Troisième Lettre.
De madame d’Alzan.
P lus d’espoir, plus de raison, plus de bonheur !… Ah ! mon amie ! monsieur d’Alzan est tendre▶, sensible ; & ce n’est plus moi qu’il aime ! Lisez :
Jugez de mes sentimens par ce que vous vîtes hier, Mademoiselle : ils sont bien vifs, ils le sont trop. Aujourd’hui, que la première émotion calmée me permet d’écouter la raison, je ne vois plus que votre magnanimité. Oui, mon amie, sauvez-moi de moi-même : il n’est que trop vrai que j’ai des devoirs à remplir ! Mais comment vous aurais-je résisté, à vous qui m’aimiez, à qui tout cède ; qui triompheriez de l’indifférence même, & qui soumettez ceux qui ne peuvent espérer de vous toucher ? Vous savez que j’ai des devoirs à remplir ; je ne vous en serai pas moins cher ; mais vous espérez avoir la force de vous immoler à cette que vous nommates votre trop heureuse Rivale… Non, je ne méritai jamais ni son amour, ni votre estime : vous êtes toutes deux trop au-dessus de moi… Mon cœur se déchire. Je vois que j’afflige une épouse estimable, qui n’en est pas moins ◀tendre, pas moins occupée de mon bonheur. Quelle générosité !… Si je pouvais y demeurer insensible, je serais un monstre qui m’effraierais moi-même !
Je vous reverrai ce soir ; il le faut : ce ne sont pas des rigueurs qui peuvent me rendre tel que vous desirez que je devienne.
Je suis tout à vous.
D’Alzan.
Un laquais étourdi vient de laisser tomber ce billet à mes pieds : je n’ai pu m’empêcher de le lire ; & j’ai fait plus que vous n’eussiez osé peut-être en pareille circonstance ; j’ai mis une autre enveloppe ; j’ai déguisé mon écriture ; je viens de l’envoyer. A qui croyez-vous qu’il s’adresse ?… O ma sœur ! hier, il était derrière elle au Spectacle ; je les vis se parler à l’oreille ; la joie brillait dans leurs regards… Voilà donc ce qu’il cherchait au Théâtre !

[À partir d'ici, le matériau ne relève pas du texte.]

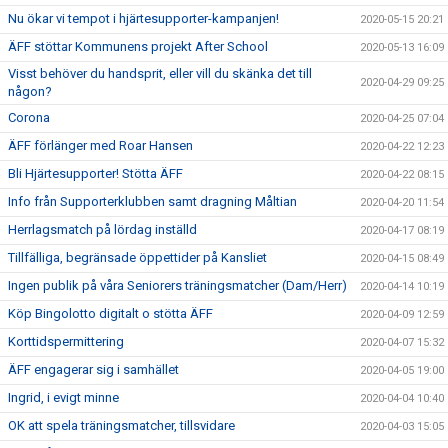
Nu ökar vi tempot i hjärtesupporter-kampanjen!
2020-05-15 20:21
ÄFF stöttar Kommunens projekt After School
2020-05-13 16:09
Visst behöver du handsprit, eller vill du skänka det till
2020-04-29 09:25
någon?
Corona
2020-04-25 07:04
ÄFF förlänger med Roar Hansen
2020-04-22 12:23
Bli Hjärtesupporter! Stötta ÄFF
2020-04-22 08:15
Info från Supporterklubben samt dragning Måltian
2020-04-20 11:54
Herrlagsmatch på lördag inställd
2020-04-17 08:19
Tillfälliga, begränsade öppettider på Kansliet
2020-04-15 08:49
Ingen publik på våra Seniorers träningsmatcher (Dam/Herr)
2020-04-14 10:19
Köp Bingolotto digitalt o stötta ÄFF
2020-04-09 12:59
Korttidspermittering
2020-04-07 15:32
ÄFF engagerar sig i samhället
2020-04-05 19:00
Ingrid, i evigt minne
2020-04-04 10:40
OK att spela träningsmatcher, tillsvidare
2020-04-03 15:05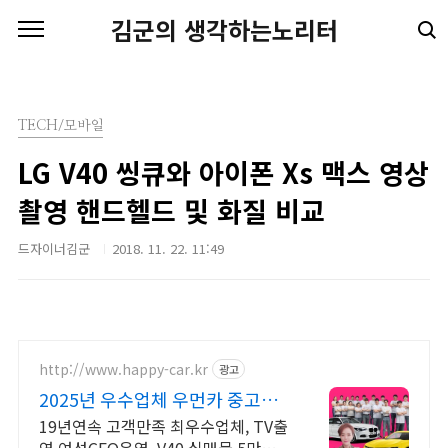
본문 바로가기
김군의 생각하는노리터
TECH/모바일
LG V40 씽큐와 아이폰 Xs 맥스 영상
촬영 핸드헬드 및 화질 비교
드자이너김군
2018. 11. 22. 11:49
http://www.happy-car.kr
광고
2025년 우수업체 우먼카 중고차
는 최우수모범업체에서!
19년연속 고객만족 최우수업체, TV출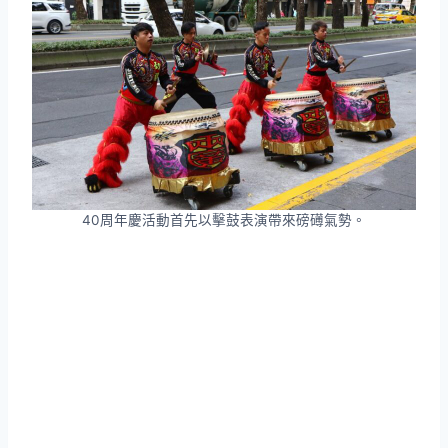
40周年慶活動首先以擊鼓表演帶來磅礡氣勢。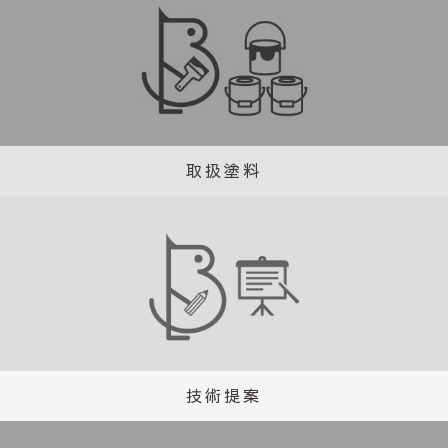
取扱塗料
技術提案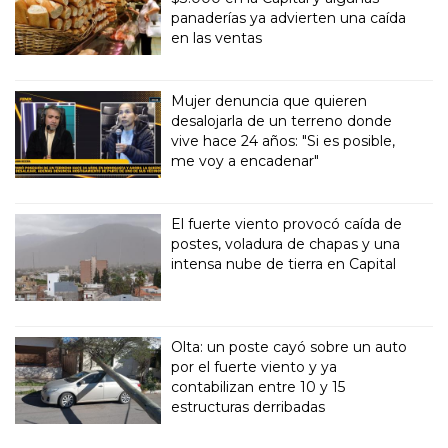
panaderías ya advierten una caída
en las ventas
Mujer denuncia que quieren
desalojarla de un terreno donde
vive hace 24 años: "Si es posible,
me voy a encadenar"
El fuerte viento provocó caída de
postes, voladura de chapas y una
intensa nube de tierra en Capital
Olta: un poste cayó sobre un auto
por el fuerte viento y ya
contabilizan entre 10 y 15
estructuras derribadas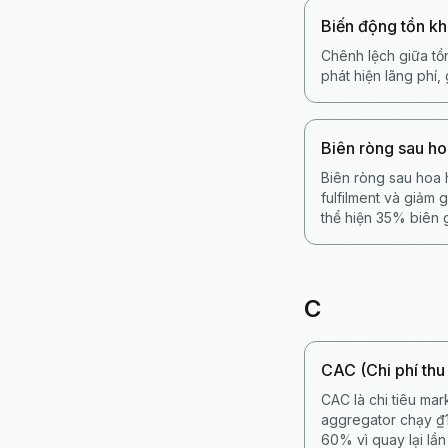
Biến động tồn k
Chênh lệch giữa tồn
phát hiện lãng phí
Biên ròng sau h
Biên ròng sau hoa 
fulfilment và giảm
thể hiện 35% biên 
C
CAC (Chi phí thu
CAC là chi tiêu mar
aggregator chạy ₫
60% vì quay lại lần 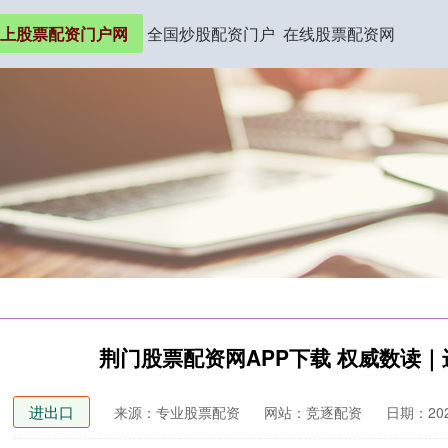
上股票配资门户网
全国炒股配资门户
在线股票配资网
荆门股票配资网APP下载 权威数读
进出口
来源：专业股票配资
网站：竞逐配资
日期：2026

Moi, qui me croyais adorée, si le devoir n’était pour moi, je me verrais abandonnée. Ah ! ma chère Adelaïde !… Conseillez-moi : ce moment est cruel. Mais, le croiriez-vous ? dévorée de jalousie, j’ai la faiblesse encore de préférer au mien le bonheur d’un ingrat… Je l’entends ; il vient ; je vais lui cacher le desespoir qu’il cause. Adieu.